Crédit Photo : Ambassade du Burkina Faso à Abidjan en Côte d'Ivoire

Le tambour parleur Djidji Ayôkwé, objet sacré de la communauté ébrié en Côte d’Ivoire qui avait été confisqué par la France pendant la colonisation en 1916, a fait vendredi son retour à Abidjan, ont constaté des journalistes de l’AFP.

Le tambour a été officiellement restitué par Paris le 20 février, après le vote d’une loi spécifique le concernant et qui s’inscrit dans un processus de restitution d’objets à des pays africains, initié en 2017.

Ce processus a déjà permis le retour des trésors d’Abomey au Bénin ou d’un important sabre au Sénégal.

« C’est un jour historique et je ressent une profonde émotion », a déclaré vendredi la ministre ivoirienne de la Culture, Françoise Remarck, accueillant le tambour à l’aéroport d’Abidjan.

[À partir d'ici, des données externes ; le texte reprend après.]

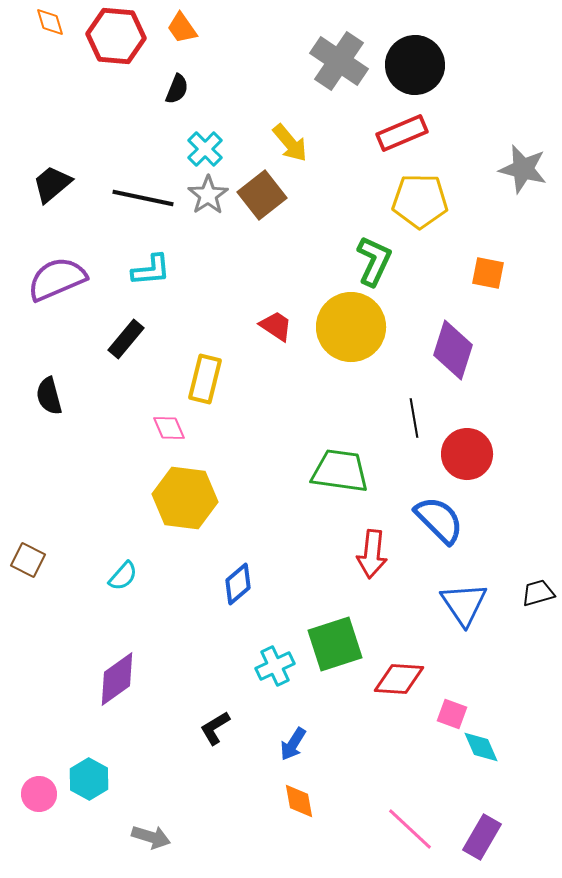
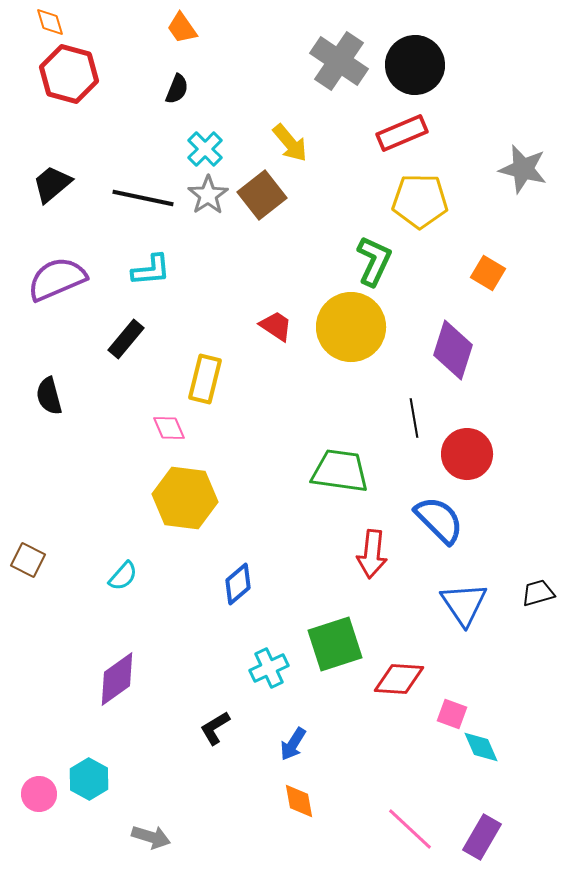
red hexagon at (116, 36): moved 47 px left, 38 px down; rotated 10 degrees clockwise
orange square at (488, 273): rotated 20 degrees clockwise
cyan cross at (275, 666): moved 6 px left, 2 px down
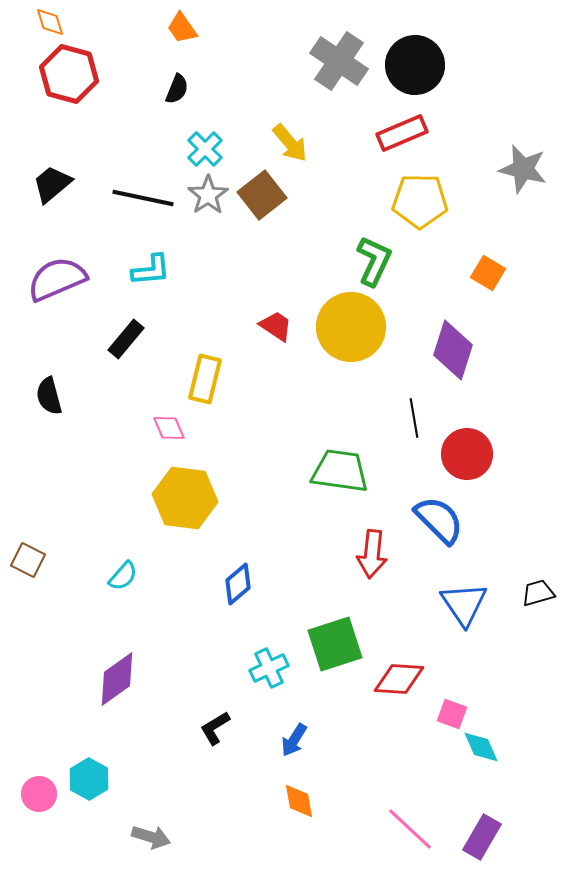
blue arrow at (293, 744): moved 1 px right, 4 px up
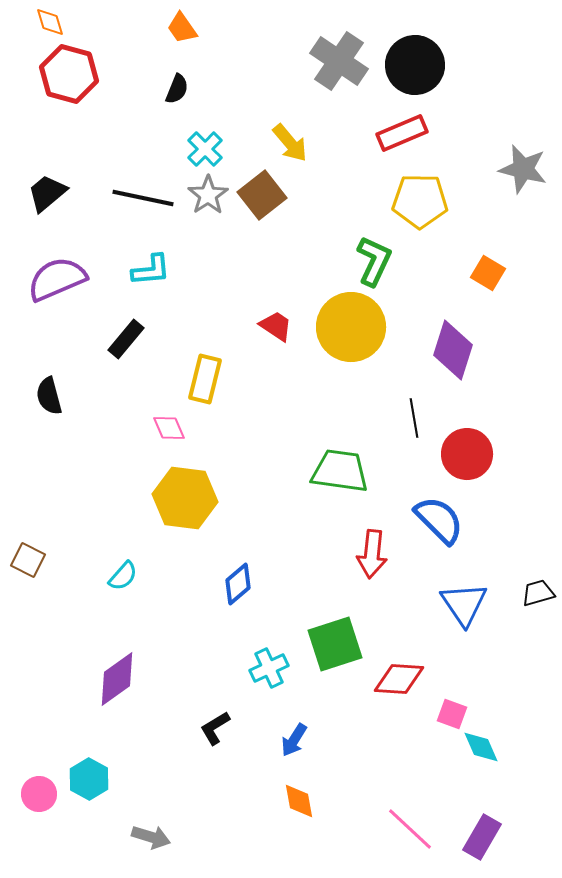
black trapezoid at (52, 184): moved 5 px left, 9 px down
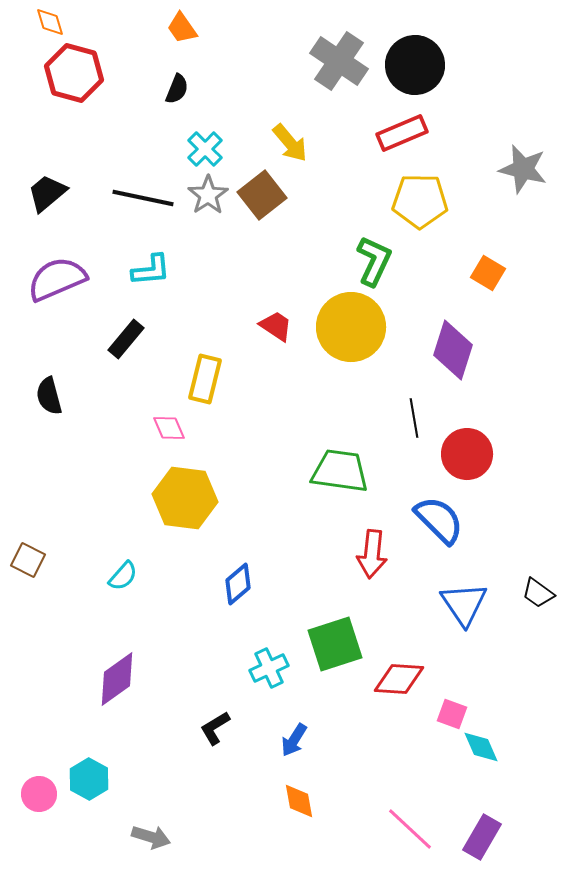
red hexagon at (69, 74): moved 5 px right, 1 px up
black trapezoid at (538, 593): rotated 128 degrees counterclockwise
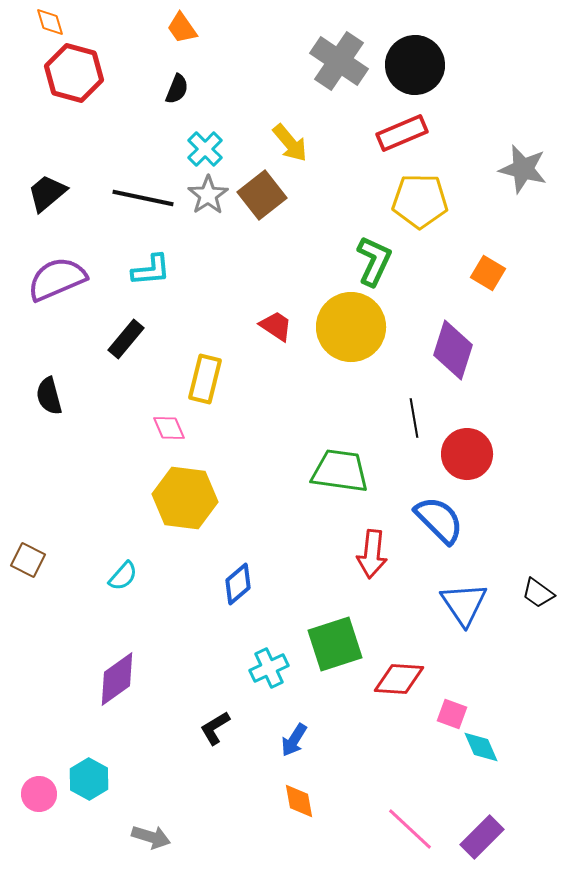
purple rectangle at (482, 837): rotated 15 degrees clockwise
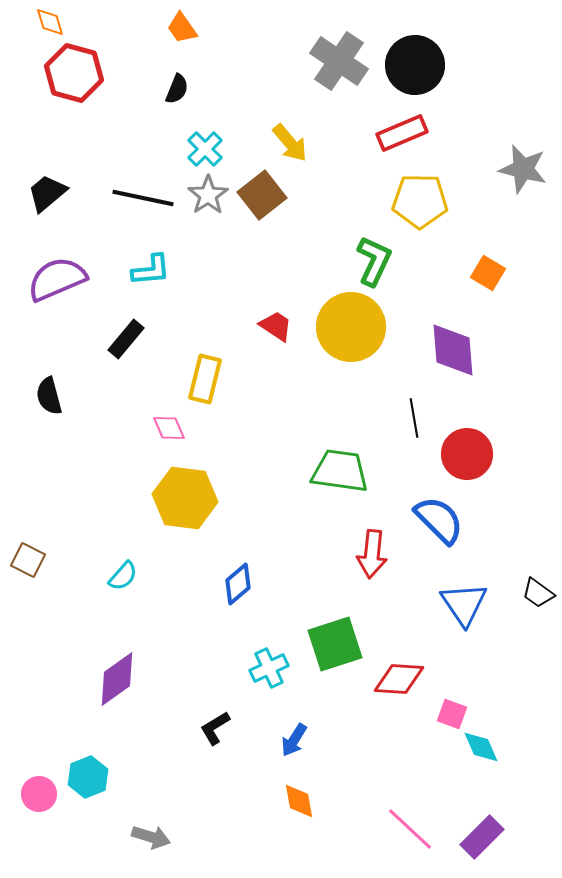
purple diamond at (453, 350): rotated 22 degrees counterclockwise
cyan hexagon at (89, 779): moved 1 px left, 2 px up; rotated 9 degrees clockwise
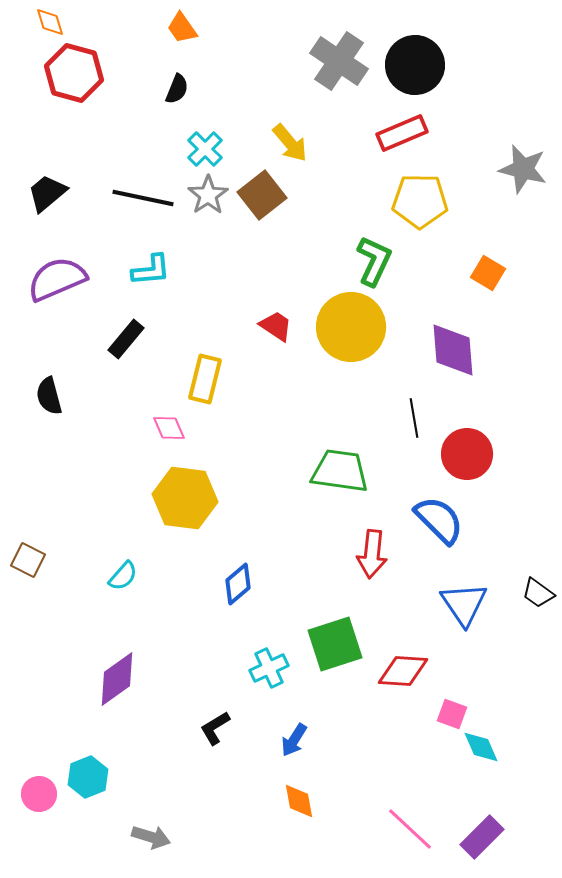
red diamond at (399, 679): moved 4 px right, 8 px up
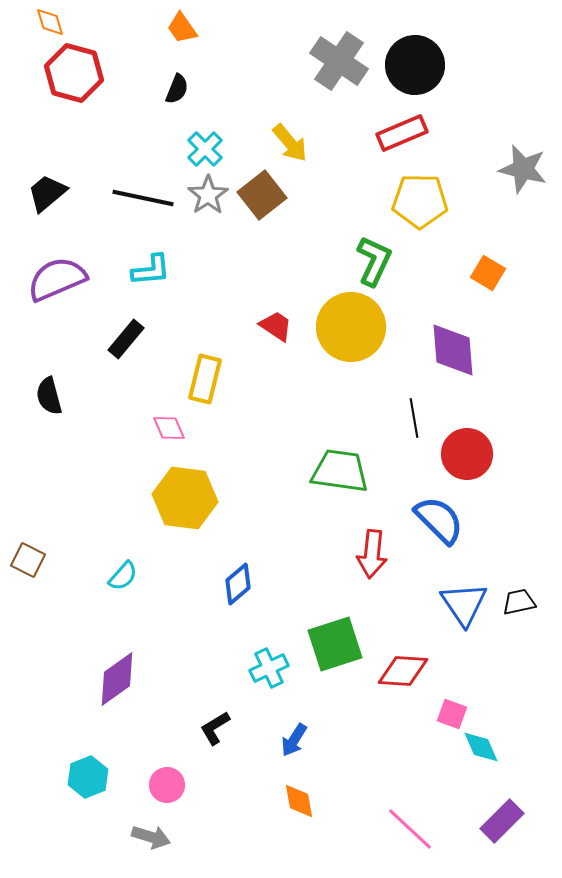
black trapezoid at (538, 593): moved 19 px left, 9 px down; rotated 132 degrees clockwise
pink circle at (39, 794): moved 128 px right, 9 px up
purple rectangle at (482, 837): moved 20 px right, 16 px up
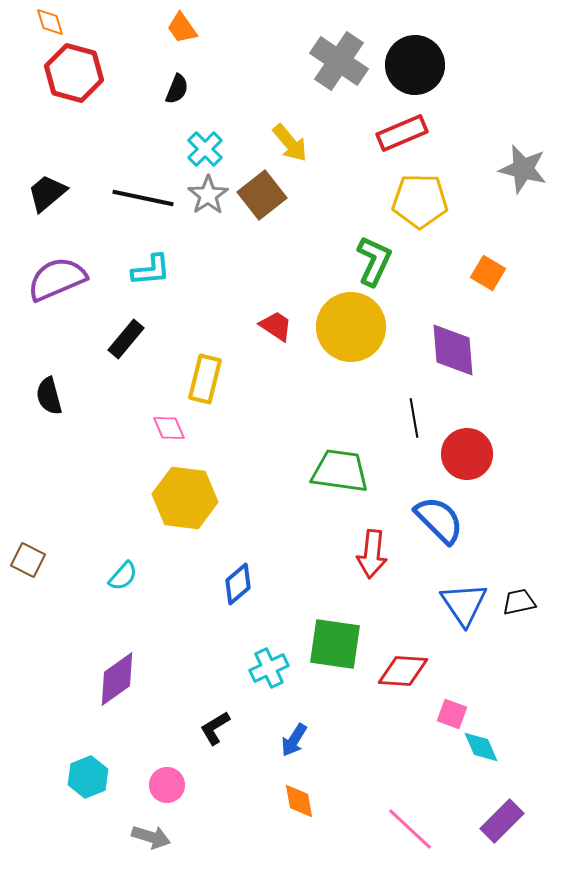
green square at (335, 644): rotated 26 degrees clockwise
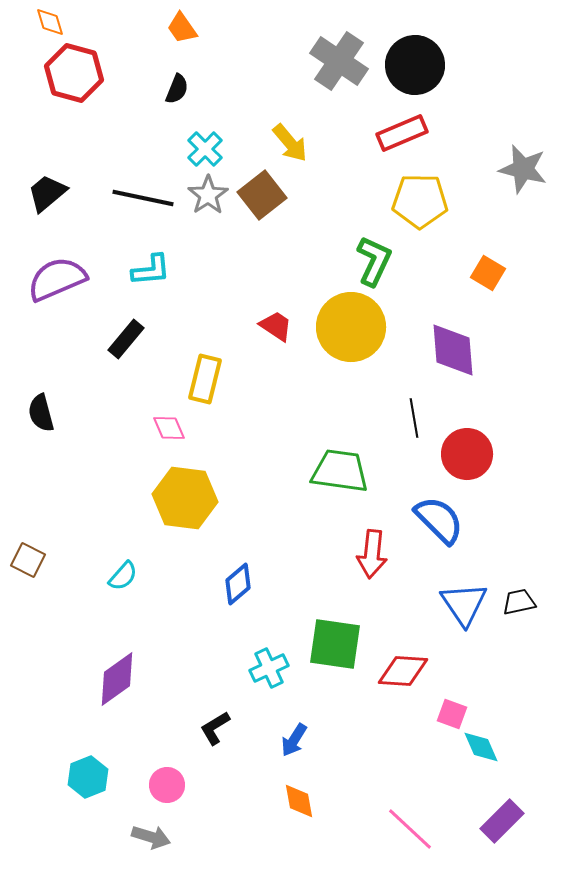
black semicircle at (49, 396): moved 8 px left, 17 px down
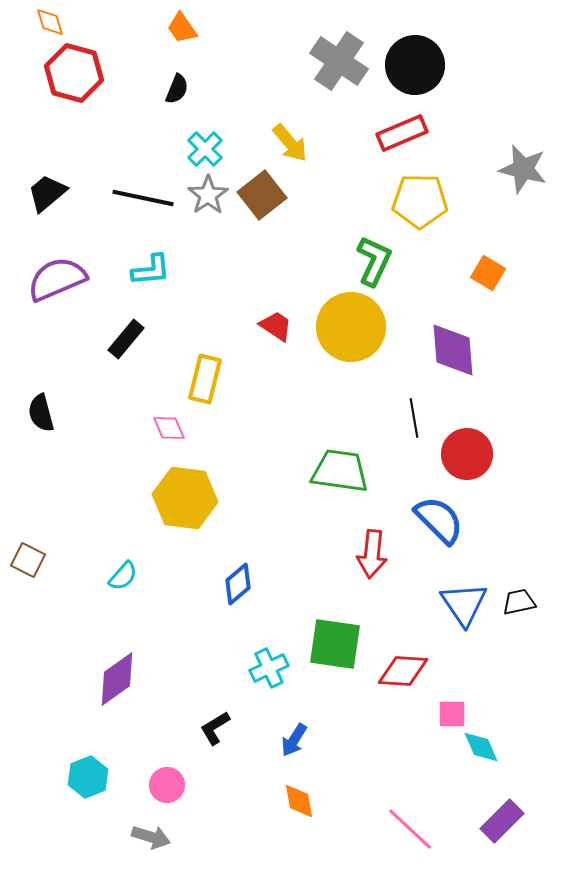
pink square at (452, 714): rotated 20 degrees counterclockwise
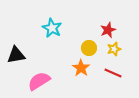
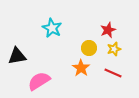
black triangle: moved 1 px right, 1 px down
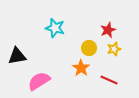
cyan star: moved 3 px right; rotated 12 degrees counterclockwise
red line: moved 4 px left, 7 px down
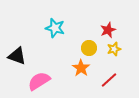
black triangle: rotated 30 degrees clockwise
red line: rotated 66 degrees counterclockwise
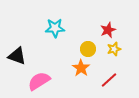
cyan star: rotated 18 degrees counterclockwise
yellow circle: moved 1 px left, 1 px down
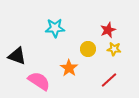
yellow star: rotated 24 degrees clockwise
orange star: moved 12 px left
pink semicircle: rotated 65 degrees clockwise
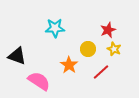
yellow star: rotated 16 degrees clockwise
orange star: moved 3 px up
red line: moved 8 px left, 8 px up
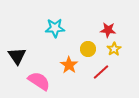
red star: rotated 28 degrees clockwise
yellow star: rotated 16 degrees clockwise
black triangle: rotated 36 degrees clockwise
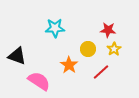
black triangle: rotated 36 degrees counterclockwise
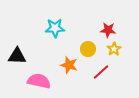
black triangle: rotated 18 degrees counterclockwise
orange star: rotated 18 degrees counterclockwise
pink semicircle: rotated 20 degrees counterclockwise
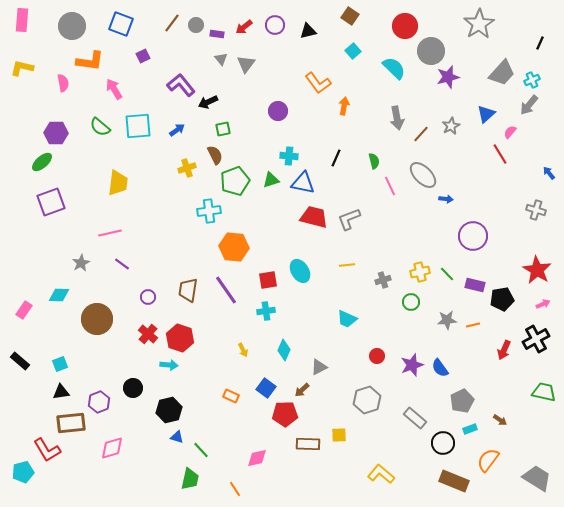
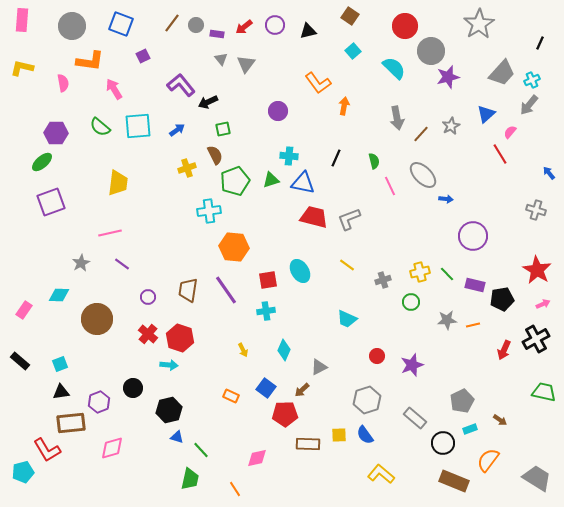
yellow line at (347, 265): rotated 42 degrees clockwise
blue semicircle at (440, 368): moved 75 px left, 67 px down
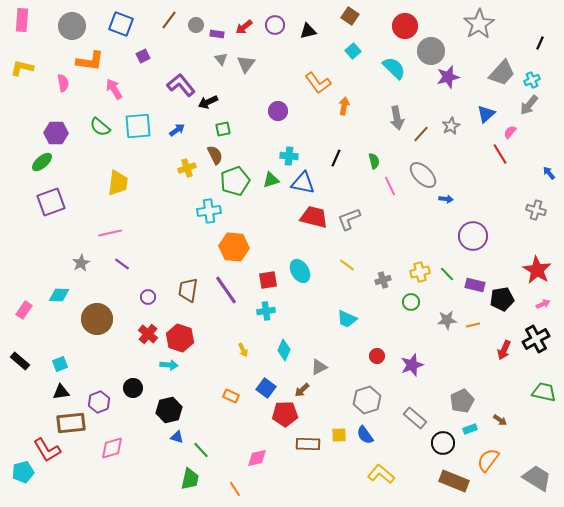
brown line at (172, 23): moved 3 px left, 3 px up
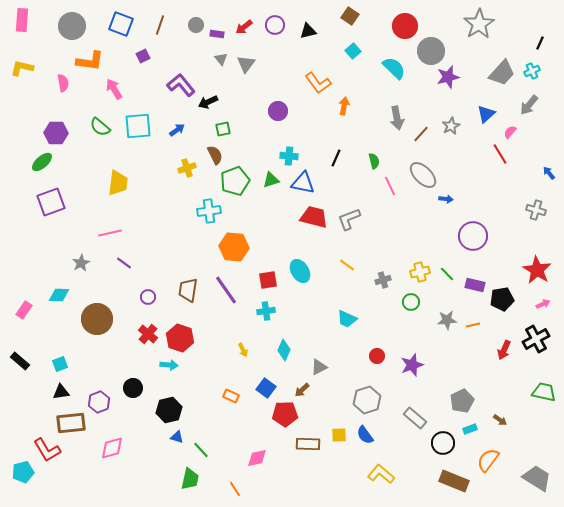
brown line at (169, 20): moved 9 px left, 5 px down; rotated 18 degrees counterclockwise
cyan cross at (532, 80): moved 9 px up
purple line at (122, 264): moved 2 px right, 1 px up
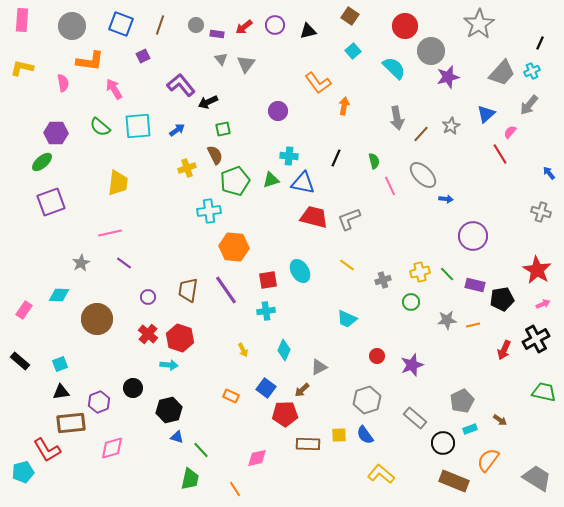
gray cross at (536, 210): moved 5 px right, 2 px down
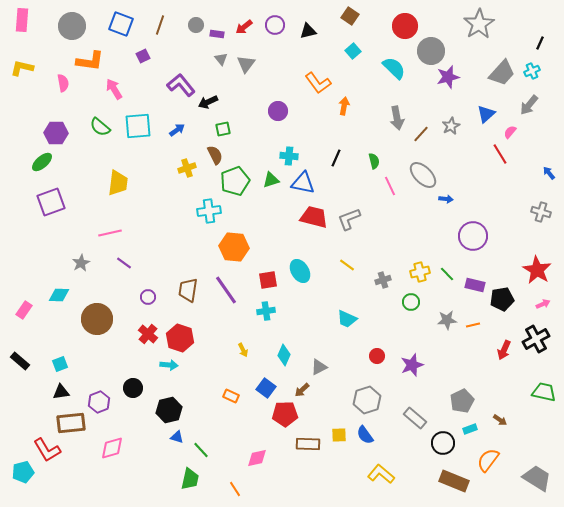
cyan diamond at (284, 350): moved 5 px down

Arrivé à bord d’un avion spécialement affrété, l’objet de plus de trois mètres de long et de 430 kg, en bois d’iroko, n’a pas été sorti de son immense caisse en bois estampillé « fragile ».

Celle-ci a été déposée devant le parvis du pavillon présidentiel de l’aéroport, sous les cris, tamtams et chants de la communauté ébrié.

« Nous vivons un moment de justice et de mémoire qui marque enfin le retour du Djidji Ayôkwè sur sa terre d’origine », a ajouté Mme Remarck.

« Nous sommes heureux et soulagés de savoir que cette pièce sacrée de notre culture est de retour sur sa terre », a confirmé à l’AFP Aboussou Guy Georges Mobio, chef du village ébrié d’Adjamé-Bingerville.

« L’émotion est très grande », abonde Louis-Jacques Godon, responsable du protocole de la fratrie Bidjan, un groupe de l’ethnie ébrié.

La ministre de la Culture a précisé que le tambour serait dans un premier temps conduit dans un « espace sécurisé » pour son « acclimatation », avant une présentation officielle de l’objet à une date qui reste à définir.

Il doit ensuite être exposé au musée des civilisations de Côte d’Ivoire, situé dans la capitale économique et qui a été rénové pour l’occasion.

Pièce centrale de l’art de l’ethnie ébrié, le tambour parleur sert notamment à prévenir des dangers, mobilisateur pour la guerre ou convoquer les villages à des cérémonies.

Il avait été saisi en 1916 par les autorités coloniales auprès de l’ethnie ébrié, avant d’être envoyé en France en 1929, exposé au musée du Trocadéro puis à celui du quai Branly.

Ce tambour parleur est le premier objet d’une liste de 148 œuvres dont la Côte d’Ivoire demande la restitution à la France et à d’autres pays.

Et face aux demandes qui sont riches, le Sénat a adopté le 29 janvier une loi-cadre pour faciliter la sortie des biens coloniaux des collections françaises. Elle devrait prochainement être examinée par l’Assemblée nationale.